##### Available records #####

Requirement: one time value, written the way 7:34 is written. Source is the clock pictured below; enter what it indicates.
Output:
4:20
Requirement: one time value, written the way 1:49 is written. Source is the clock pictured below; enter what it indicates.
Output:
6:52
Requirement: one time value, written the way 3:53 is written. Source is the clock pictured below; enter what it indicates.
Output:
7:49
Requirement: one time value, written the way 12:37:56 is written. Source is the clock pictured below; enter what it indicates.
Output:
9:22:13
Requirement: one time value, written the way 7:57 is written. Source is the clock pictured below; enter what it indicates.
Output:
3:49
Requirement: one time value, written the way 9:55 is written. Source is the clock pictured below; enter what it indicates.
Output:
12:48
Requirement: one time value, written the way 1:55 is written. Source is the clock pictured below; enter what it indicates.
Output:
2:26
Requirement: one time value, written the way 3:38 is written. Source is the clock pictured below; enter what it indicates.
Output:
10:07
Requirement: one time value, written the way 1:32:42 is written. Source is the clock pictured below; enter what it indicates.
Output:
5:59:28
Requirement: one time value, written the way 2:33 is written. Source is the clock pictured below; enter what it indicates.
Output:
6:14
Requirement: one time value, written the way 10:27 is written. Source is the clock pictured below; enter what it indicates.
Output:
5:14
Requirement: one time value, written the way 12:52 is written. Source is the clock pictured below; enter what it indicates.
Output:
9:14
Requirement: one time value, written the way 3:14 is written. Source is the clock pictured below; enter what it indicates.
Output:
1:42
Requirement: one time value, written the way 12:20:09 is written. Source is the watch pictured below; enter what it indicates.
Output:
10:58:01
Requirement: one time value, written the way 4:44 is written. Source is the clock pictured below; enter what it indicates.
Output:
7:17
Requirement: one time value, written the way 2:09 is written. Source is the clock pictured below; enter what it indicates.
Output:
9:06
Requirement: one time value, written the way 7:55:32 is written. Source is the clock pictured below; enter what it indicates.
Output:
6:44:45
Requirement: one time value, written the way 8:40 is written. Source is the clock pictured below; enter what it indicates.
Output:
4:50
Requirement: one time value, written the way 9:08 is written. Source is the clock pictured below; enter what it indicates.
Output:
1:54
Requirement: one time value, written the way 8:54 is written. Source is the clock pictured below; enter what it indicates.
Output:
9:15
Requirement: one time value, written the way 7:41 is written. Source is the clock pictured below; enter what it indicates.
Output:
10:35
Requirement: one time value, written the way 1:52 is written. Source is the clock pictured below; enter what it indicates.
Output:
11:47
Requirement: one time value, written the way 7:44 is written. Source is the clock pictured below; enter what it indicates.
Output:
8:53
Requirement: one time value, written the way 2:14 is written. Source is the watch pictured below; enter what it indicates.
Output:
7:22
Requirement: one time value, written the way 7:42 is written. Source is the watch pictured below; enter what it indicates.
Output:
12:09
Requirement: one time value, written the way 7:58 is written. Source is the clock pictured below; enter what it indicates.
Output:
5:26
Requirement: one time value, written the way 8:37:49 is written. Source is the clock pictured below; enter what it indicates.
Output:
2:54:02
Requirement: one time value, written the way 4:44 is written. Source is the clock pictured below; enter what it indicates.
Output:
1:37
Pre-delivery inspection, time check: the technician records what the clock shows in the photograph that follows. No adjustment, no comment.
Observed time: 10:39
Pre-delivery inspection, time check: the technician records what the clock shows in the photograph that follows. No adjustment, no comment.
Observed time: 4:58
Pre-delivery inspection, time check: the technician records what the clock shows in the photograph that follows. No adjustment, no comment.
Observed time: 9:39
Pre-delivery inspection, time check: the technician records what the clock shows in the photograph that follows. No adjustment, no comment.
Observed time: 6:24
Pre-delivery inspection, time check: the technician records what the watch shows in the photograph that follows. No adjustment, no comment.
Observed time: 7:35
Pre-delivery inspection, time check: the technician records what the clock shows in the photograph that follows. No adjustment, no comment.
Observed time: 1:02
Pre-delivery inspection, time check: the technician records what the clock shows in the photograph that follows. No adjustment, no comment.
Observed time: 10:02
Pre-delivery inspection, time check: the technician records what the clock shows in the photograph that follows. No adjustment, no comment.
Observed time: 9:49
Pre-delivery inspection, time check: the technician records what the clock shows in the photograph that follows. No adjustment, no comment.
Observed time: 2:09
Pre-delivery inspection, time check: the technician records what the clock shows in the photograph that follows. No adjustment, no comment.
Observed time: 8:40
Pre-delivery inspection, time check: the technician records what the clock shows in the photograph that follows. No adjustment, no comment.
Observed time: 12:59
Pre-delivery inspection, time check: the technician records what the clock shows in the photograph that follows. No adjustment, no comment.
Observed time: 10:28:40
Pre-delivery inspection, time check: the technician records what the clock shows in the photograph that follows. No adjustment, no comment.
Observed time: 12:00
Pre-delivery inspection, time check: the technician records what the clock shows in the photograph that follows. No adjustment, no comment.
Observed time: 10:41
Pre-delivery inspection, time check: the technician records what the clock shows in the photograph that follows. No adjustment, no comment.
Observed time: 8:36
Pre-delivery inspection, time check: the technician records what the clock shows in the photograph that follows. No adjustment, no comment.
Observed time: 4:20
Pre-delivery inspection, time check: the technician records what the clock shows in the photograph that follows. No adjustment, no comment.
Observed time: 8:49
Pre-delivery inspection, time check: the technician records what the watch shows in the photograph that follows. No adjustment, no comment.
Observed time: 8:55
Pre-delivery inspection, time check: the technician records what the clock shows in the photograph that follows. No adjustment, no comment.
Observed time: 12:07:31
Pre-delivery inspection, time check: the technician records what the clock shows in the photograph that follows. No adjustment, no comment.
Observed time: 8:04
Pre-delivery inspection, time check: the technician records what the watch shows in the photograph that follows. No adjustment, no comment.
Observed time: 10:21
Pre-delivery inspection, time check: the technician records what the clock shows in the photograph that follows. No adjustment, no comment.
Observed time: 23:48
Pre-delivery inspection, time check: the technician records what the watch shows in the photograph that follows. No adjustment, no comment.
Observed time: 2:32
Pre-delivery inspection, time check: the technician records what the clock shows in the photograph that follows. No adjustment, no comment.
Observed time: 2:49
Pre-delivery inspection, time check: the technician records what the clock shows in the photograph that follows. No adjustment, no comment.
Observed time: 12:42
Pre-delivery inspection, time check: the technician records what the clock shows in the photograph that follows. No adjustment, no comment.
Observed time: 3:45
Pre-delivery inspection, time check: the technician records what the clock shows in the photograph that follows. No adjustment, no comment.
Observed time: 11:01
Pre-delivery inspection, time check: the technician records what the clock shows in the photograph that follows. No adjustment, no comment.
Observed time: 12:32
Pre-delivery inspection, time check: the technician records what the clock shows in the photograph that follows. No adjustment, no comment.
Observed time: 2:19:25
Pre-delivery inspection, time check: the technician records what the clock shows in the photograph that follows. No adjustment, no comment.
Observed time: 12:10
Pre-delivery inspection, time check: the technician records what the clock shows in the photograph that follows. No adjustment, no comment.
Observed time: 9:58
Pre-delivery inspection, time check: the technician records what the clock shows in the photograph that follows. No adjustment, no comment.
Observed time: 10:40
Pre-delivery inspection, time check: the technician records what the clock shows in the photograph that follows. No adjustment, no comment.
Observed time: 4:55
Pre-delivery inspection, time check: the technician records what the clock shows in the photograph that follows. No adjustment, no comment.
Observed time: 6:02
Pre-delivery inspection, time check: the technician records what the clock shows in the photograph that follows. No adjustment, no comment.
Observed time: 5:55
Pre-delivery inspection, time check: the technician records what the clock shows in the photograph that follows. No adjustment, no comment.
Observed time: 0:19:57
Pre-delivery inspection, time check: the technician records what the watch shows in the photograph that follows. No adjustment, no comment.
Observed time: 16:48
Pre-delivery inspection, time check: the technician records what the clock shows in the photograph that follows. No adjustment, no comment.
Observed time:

#####

■ **Task description**
Please rewrite all of the records above, replacing "technician" with "inspector" and leaving everything else unchanged.

■ **Solution for this exercise**
Requirement: one time value, written the way 7:34 is written. Source is the clock pictured below; enter what it indicates.
Output:
4:20
Requirement: one time value, written the way 1:49 is written. Source is the clock pictured below; enter what it indicates.
Output:
6:52
Requirement: one time value, written the way 3:53 is written. Source is the clock pictured below; enter what it indicates.
Output:
7:49
Requirement: one time value, written the way 12:37:56 is written. Source is the clock pictured below; enter what it indicates.
Output:
9:22:13
Requirement: one time value, written the way 7:57 is written. Source is the clock pictured below; enter what it indicates.
Output:
3:49
Requirement: one time value, written the way 9:55 is written. Source is the clock pictured below; enter what it indicates.
Output:
12:48
Requirement: one time value, written the way 1:55 is written. Source is the clock pictured below; enter what it indicates.
Output:
2:26
Requirement: one time value, written the way 3:38 is written. Source is the clock pictured below; enter what it indicates.
Output:
10:07
Requirement: one time value, written the way 1:32:42 is written. Source is the clock pictured below; enter what it indicates.
Output:
5:59:28
Requirement: one time value, written the way 2:33 is written. Source is the clock pictured below; enter what it indicates.
Output:
6:14
Requirement: one time value, written the way 10:27 is written. Source is the clock pictured below; enter what it indicates.
Output:
5:14
Requirement: one time value, written the way 12:52 is written. Source is the clock pictured below; enter what it indicates.
Output:
9:14
Requirement: one time value, written the way 3:14 is written. Source is the clock pictured below; enter what it indicates.
Output:
1:42
Requirement: one time value, written the way 12:20:09 is written. Source is the watch pictured below; enter what it indicates.
Output:
10:58:01
Requirement: one time value, written the way 4:44 is written. Source is the clock pictured below; enter what it indicates.
Output:
7:17
Requirement: one time value, written the way 2:09 is written. Source is the clock pictured below; enter what it indicates.
Output:
9:06
Requirement: one time value, written the way 7:55:32 is written. Source is the clock pictured below; enter what it indicates.
Output:
6:44:45
Requirement: one time value, written the way 8:40 is written. Source is the clock pictured below; enter what it indicates.
Output:
4:50
Requirement: one time value, written the way 9:08 is written. Source is the clock pictured below; enter what it indicates.
Output:
1:54
Requirement: one time value, written the way 8:54 is written. Source is the clock pictured below; enter what it indicates.
Output:
9:15
Requirement: one time value, written the way 7:41 is written. Source is the clock pictured below; enter what it indicates.
Output:
10:35
Requirement: one time value, written the way 1:52 is written. Source is the clock pictured below; enter what it indicates.
Output:
11:47
Requirement: one time value, written the way 7:44 is written. Source is the clock pictured below; enter what it indicates.
Output:
8:53
Requirement: one time value, written the way 2:14 is written. Source is the watch pictured below; enter what it indicates.
Output:
7:22
Requirement: one time value, written the way 7:42 is written. Source is the watch pictured below; enter what it indicates.
Output:
12:09
Requirement: one time value, written the way 7:58 is written. Source is the clock pictured below; enter what it indicates.
Output:
5:26
Requirement: one time value, written the way 8:37:49 is written. Source is the clock pictured below; enter what it indicates.
Output:
2:54:02
Requirement: one time value, written the way 4:44 is written. Source is the clock pictured below; enter what it indicates.
Output:
1:37
Pre-delivery inspection, time check: the inspector records what the clock shows in the photograph that follows. No adjustment, no comment.
Observed time: 10:39
Pre-delivery inspection, time check: the inspector records what the clock shows in the photograph that follows. No adjustment, no comment.
Observed time: 4:58
Pre-delivery inspection, time check: the inspector records what the clock shows in the photograph that follows. No adjustment, no comment.
Observed time: 9:39
Pre-delivery inspection, time check: the inspector records what the clock shows in the photograph that follows. No adjustment, no comment.
Observed time: 6:24
Pre-delivery inspection, time check: the inspector records what the watch shows in the photograph that follows. No adjustment, no comment.
Observed time: 7:35
Pre-delivery inspection, time check: the inspector records what the clock shows in the photograph that follows. No adjustment, no comment.
Observed time: 1:02
Pre-delivery inspection, time check: the inspector records what the clock shows in the photograph that follows. No adjustment, no comment.
Observed time: 10:02
Pre-delivery inspection, time check: the inspector records what the clock shows in the photograph that follows. No adjustment, no comment.
Observed time: 9:49
Pre-delivery inspection, time check: the inspector records what the clock shows in the photograph that follows. No adjustment, no comment.
Observed time: 2:09
Pre-delivery inspection, time check: the inspector records what the clock shows in the photograph that follows. No adjustment, no comment.
Observed time: 8:40
Pre-delivery inspection, time check: the inspector records what the clock shows in the photograph that follows. No adjustment, no comment.
Observed time: 12:59
Pre-delivery inspection, time check: the inspector records what the clock shows in the photograph that follows. No adjustment, no comment.
Observed time: 10:28:40
Pre-delivery inspection, time check: the inspector records what the clock shows in the photograph that follows. No adjustment, no comment.
Observed time: 12:00
Pre-delivery inspection, time check: the inspector records what the clock shows in the photograph that follows. No adjustment, no comment.
Observed time: 10:41
Pre-delivery inspection, time check: the inspector records what the clock shows in the photograph that follows. No adjustment, no comment.
Observed time: 8:36
Pre-delivery inspection, time check: the inspector records what the clock shows in the photograph that follows. No adjustment, no comment.
Observed time: 4:20
Pre-delivery inspection, time check: the inspector records what the clock shows in the photograph that follows. No adjustment, no comment.
Observed time: 8:49
Pre-delivery inspection, time check: the inspector records what the watch shows in the photograph that follows. No adjustment, no comment.
Observed time: 8:55
Pre-delivery inspection, time check: the inspector records what the clock shows in the photograph that follows. No adjustment, no comment.
Observed time: 12:07:31
Pre-delivery inspection, time check: the inspector records what the clock shows in the photograph that follows. No adjustment, no comment.
Observed time: 8:04
Pre-delivery inspection, time check: the inspector records what the watch shows in the photograph that follows. No adjustment, no comment.
Observed time: 10:21
Pre-delivery inspection, time check: the inspector records what the clock shows in the photograph that follows. No adjustment, no comment.
Observed time: 23:48
Pre-delivery inspection, time check: the inspector records what the watch shows in the photograph that follows. No adjustment, no comment.
Observed time: 2:32
Pre-delivery inspection, time check: the inspector records what the clock shows in the photograph that follows. No adjustment, no comment.
Observed time: 2:49
Pre-delivery inspection, time check: the inspector records what the clock shows in the photograph that follows. No adjustment, no comment.
Observed time: 12:42
Pre-delivery inspection, time check: the inspector records what the clock shows in the photograph that follows. No adjustment, no comment.
Observed time: 3:45
Pre-delivery inspection, time check: the inspector records what the clock shows in the photograph that follows. No adjustment, no comment.
Observed time: 11:01
Pre-delivery inspection, time check: the inspector records what the clock shows in the photograph that follows. No adjustment, no comment.
Observed time: 12:32
Pre-delivery inspection, time check: the inspector records what the clock shows in the photograph that follows. No adjustment, no comment.
Observed time: 2:19:25
Pre-delivery inspection, time check: the inspector records what the clock shows in the photograph that follows. No adjustment, no comment.
Observed time: 12:10
Pre-delivery inspection, time check: the inspector records what the clock shows in the photograph that follows. No adjustment, no comment.
Observed time: 9:58
Pre-delivery inspection, time check: the inspector records what the clock shows in the photograph that follows. No adjustment, no comment.
Observed time: 10:40
Pre-delivery inspection, time check: the inspector records what the clock shows in the photograph that follows. No adjustment, no comment.
Observed time: 4:55
Pre-delivery inspection, time check: the inspector records what the clock shows in the photograph that follows. No adjustment, no comment.
Observed time: 6:02
Pre-delivery inspection, time check: the inspector records what the clock shows in the photograph that follows. No adjustment, no comment.
Observed time: 5:55
Pre-delivery inspection, time check: the inspector records what the clock shows in the photograph that follows. No adjustment, no comment.
Observed time: 0:19:57
Pre-delivery inspection, time check: the inspector records what the watch shows in the photograph that follows. No adjustment, no comment.
Observed time: 16:48
Pre-delivery inspection, time check: the inspector records what the clock shows in the photograph that follows. No adjustment, no comment.
Observed time:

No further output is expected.